◆ **EXERCISE INSTRUCTIONS**
The expected output is each line in the data below that includes the string "embeddings".

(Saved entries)
********

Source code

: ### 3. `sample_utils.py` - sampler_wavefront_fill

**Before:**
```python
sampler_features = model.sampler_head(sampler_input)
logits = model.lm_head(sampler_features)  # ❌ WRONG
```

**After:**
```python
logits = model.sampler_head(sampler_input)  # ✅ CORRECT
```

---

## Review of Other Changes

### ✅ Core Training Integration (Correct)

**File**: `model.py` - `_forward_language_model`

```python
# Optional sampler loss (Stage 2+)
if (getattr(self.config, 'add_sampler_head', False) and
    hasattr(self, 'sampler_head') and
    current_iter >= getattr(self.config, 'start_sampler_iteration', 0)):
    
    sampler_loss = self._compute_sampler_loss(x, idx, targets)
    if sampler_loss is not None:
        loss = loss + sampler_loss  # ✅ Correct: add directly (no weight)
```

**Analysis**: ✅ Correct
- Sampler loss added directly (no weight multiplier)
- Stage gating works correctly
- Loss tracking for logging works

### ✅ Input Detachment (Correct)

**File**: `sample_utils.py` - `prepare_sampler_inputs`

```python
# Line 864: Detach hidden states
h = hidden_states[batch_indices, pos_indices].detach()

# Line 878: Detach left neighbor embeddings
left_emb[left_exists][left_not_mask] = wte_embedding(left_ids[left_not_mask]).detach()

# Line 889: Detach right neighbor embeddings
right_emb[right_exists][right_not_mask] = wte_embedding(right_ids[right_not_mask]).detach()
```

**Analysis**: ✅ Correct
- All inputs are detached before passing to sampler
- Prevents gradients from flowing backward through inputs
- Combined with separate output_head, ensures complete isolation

********

◆ **RESPONSE AREA**
# Line 878: Detach left neighbor embeddings
# Line 889: Detach right neighbor embeddings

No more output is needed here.